British PM sees new Iraq as Gulf security 'cornerstone'
British Prime Minister David Cameron said in comments released on Wednesday that post-invasion Iraq was a lynchpin of Gulf security and promised his government's support.
"I see the new Iraq as a cornerstone of stability in the wider Gulf region," Cameron said in a letter to his Iraqi counterpart, Nuri al-Maliki, excerpts of which were released by the British embassy in Baghdad.
"We would like to support Iraq as it develops its capacity to provide security and stability within its own borders and more widely," he said.
"We will be partners with Iraq in promoting global prosperity. Your wealth of natural resources gives you the chance to transform Iraq's economic future. It is also important for the UK, Europe and the world."
The British prime minister's letter was delivered by the Foreign Office's top diplomat for the Middle East and North Africa, Christian Turner, during a visit to Iraq.
Turner said he had reaffirmed Britain's long-term commitment to Iraq and its hope that a new government would be formed as quickly as possible following the swearing in of the parliament on Monday after a March 7 general election.
"The precise shape of the new government in Baghdad is a matter for the Iraqi people," the British diplomat said.
"We hope it will be formed soon through an inclusive process and will be fully empowered to tackle the challenges Iraq faces," the embassy quoted him as saying.
"I have passed similar messages to the leaders of all the main political blocs in Iraq.

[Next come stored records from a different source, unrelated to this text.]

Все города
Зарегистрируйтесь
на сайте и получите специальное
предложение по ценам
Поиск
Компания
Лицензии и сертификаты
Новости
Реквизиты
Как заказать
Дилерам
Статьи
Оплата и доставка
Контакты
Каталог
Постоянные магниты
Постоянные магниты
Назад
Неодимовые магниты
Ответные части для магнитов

They all have an important role to play in building the future."
The continuing power vacuum more than three months after the election, the second national poll since the 2003 US-led invasion and just two months before Washington is due to pull out all combat troops, has prompted growing fears of a new surge in violence.
Government figures showed 337 people were killed in unrest in May, the fourth time this year the overall death toll has been higher than in the same month of 2009.
Britain's direct military role in Iraq is now limited to a small contingent providing naval training after the withdrawal of the rest of its remaining troops from their base outside the southern port city of Basra last year.